What to do
A. According to the film text, on what date did Nowhere Boy premiere at the London Film Festival?
B. Transcribe the film text from "Nowhere Boy is a 2009" to "into the Beatles.".

- British release poster
- Directed by: Sam Taylor-Johnson
- Screenplay by: Matt Greenhalgh
- Based on: Imagine This: Growing Up with My Brother John Lennon by Julia Baird
- Produced by: Robert Bernstein; Douglas Rae;
- Starring: Aaron Taylor-Johnson; Anne-Marie Duff; Kristin Scott Thomas; David Threlfall; Thomas Brodie-Sangster; David Morrissey;
- Cinematography: Seamus McGarvey
- Edited by: Lisa Gunning
- Music by: Goldfrapp
- Production companies: Icon Entertainment International; Film4; UK Film Council; Ecosse Films; HanWay Films;
- Distributed by: Icon Film Distribution
- Release dates: 29 October 2009 (London); 26 December 2009 (United Kingdom);
- Running time: 97 minutes
- Country: United Kingdom
- Language: English
- Budget: £1.2 million
- Box office: $6.6 million

= Nowhere Boy =

2009 film by Sam Taylor-Johnson

Nowhere Boy is a 2009 British biographical drama film, directed by Sam Taylor-Johnson in her directorial debut. Written by Matt Greenhalgh, it is based on Julia Baird's biography of her half-brother, the musician John Lennon. Nowhere Boy is about the teenage years of Lennon (Aaron Taylor-Johnson), his relationships with his aunt Mimi Smith (Kristin Scott Thomas) and his mother Julia Lennon (Anne-Marie Duff), the creation of his first band, the Quarrymen, and its evolution into the Beatles.

Following its premiere at the London Film Festival on 29 October 2009, Nowhere Boy opened in British cinemas on 26 December 2009. Nearly a year later, in October 2010, the film received its US release, coinciding with the 70th anniversary of Lennon's birth. Nowhere Boy received positive reviews from critics and was a moderate hit at the box office, earning £4.3 million on a £1.2 million budget.

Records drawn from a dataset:
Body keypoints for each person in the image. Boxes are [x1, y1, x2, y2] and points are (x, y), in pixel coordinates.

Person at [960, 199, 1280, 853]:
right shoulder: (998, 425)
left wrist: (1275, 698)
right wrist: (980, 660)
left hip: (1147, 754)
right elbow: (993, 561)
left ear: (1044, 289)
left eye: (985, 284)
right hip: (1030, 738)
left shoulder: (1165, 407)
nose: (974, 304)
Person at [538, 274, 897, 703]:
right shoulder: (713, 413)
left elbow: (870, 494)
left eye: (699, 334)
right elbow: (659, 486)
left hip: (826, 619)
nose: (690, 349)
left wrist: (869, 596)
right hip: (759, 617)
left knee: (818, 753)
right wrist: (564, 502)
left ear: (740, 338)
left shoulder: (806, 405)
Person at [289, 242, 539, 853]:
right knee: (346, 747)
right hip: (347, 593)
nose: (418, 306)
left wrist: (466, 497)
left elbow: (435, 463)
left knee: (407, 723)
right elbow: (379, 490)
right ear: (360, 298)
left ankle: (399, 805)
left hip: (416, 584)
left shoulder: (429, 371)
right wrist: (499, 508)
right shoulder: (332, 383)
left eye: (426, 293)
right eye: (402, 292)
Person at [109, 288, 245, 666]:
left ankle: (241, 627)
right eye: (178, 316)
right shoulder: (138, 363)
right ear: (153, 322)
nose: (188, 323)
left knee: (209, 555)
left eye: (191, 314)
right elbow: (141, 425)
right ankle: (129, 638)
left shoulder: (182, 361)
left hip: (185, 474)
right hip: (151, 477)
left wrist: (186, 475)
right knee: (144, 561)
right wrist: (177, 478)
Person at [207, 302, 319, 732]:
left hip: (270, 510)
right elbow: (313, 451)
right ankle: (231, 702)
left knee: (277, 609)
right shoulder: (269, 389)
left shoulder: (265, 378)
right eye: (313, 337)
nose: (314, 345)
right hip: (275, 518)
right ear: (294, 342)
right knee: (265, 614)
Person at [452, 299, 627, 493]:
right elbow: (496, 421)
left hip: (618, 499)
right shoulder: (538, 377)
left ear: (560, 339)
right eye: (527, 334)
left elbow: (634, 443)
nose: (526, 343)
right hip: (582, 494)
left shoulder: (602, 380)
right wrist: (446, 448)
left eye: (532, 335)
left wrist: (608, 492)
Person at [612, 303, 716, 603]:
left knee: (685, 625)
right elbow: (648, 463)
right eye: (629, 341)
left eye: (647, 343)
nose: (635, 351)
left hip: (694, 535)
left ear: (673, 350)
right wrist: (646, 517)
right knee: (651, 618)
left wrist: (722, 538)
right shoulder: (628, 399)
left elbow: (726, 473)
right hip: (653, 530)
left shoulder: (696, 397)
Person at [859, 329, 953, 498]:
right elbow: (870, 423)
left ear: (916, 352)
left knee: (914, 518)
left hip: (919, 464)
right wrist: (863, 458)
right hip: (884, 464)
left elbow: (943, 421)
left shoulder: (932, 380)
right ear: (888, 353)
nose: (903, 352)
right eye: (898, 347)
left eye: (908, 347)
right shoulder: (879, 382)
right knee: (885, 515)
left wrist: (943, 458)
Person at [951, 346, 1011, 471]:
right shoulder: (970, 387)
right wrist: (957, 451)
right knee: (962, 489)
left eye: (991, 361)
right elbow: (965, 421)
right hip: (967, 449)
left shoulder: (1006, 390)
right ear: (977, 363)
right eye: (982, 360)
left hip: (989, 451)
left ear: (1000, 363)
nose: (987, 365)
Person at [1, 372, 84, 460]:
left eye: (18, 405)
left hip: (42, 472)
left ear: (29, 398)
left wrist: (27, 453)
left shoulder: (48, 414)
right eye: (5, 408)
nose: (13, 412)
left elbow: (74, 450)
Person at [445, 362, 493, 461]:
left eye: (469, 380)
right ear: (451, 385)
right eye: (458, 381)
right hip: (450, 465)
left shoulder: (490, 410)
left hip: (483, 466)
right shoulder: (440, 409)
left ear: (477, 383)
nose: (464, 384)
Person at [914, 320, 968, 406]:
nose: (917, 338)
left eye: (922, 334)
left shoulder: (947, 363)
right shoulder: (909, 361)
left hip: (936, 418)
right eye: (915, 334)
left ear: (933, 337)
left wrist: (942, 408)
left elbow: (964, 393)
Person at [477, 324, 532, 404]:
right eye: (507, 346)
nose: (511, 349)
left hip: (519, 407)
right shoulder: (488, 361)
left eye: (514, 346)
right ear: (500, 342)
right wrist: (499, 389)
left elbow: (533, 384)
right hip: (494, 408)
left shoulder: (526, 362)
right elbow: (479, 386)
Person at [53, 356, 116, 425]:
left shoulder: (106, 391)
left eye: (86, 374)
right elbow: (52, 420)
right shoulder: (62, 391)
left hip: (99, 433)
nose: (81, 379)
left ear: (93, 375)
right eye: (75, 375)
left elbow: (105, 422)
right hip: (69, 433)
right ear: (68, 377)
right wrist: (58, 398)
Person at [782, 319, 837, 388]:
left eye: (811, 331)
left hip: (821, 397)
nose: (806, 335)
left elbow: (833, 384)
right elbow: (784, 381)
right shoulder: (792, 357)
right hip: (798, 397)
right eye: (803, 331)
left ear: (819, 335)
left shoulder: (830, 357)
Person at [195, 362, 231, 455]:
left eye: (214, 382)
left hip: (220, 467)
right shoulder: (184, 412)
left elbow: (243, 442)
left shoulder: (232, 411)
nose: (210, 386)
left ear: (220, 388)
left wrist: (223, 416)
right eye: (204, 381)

Answers provided
A. 29 October 2009

B.
Nowhere Boy is a 2009 British biographical drama film, directed by Sam Taylor-Johnson in her directorial debut. Written by Matt Greenhalgh, it is based on Julia Baird's biography of her half-brother, the musician John Lennon. Nowhere Boy is about the teenage years of Lennon (Aaron Taylor-Johnson), his relationships with his aunt Mimi Smith (Kristin Scott Thomas) and his mother Julia Lennon (Anne-Marie Duff), the creation of his first band, the Quarrymen, and its evolution into the Beatles.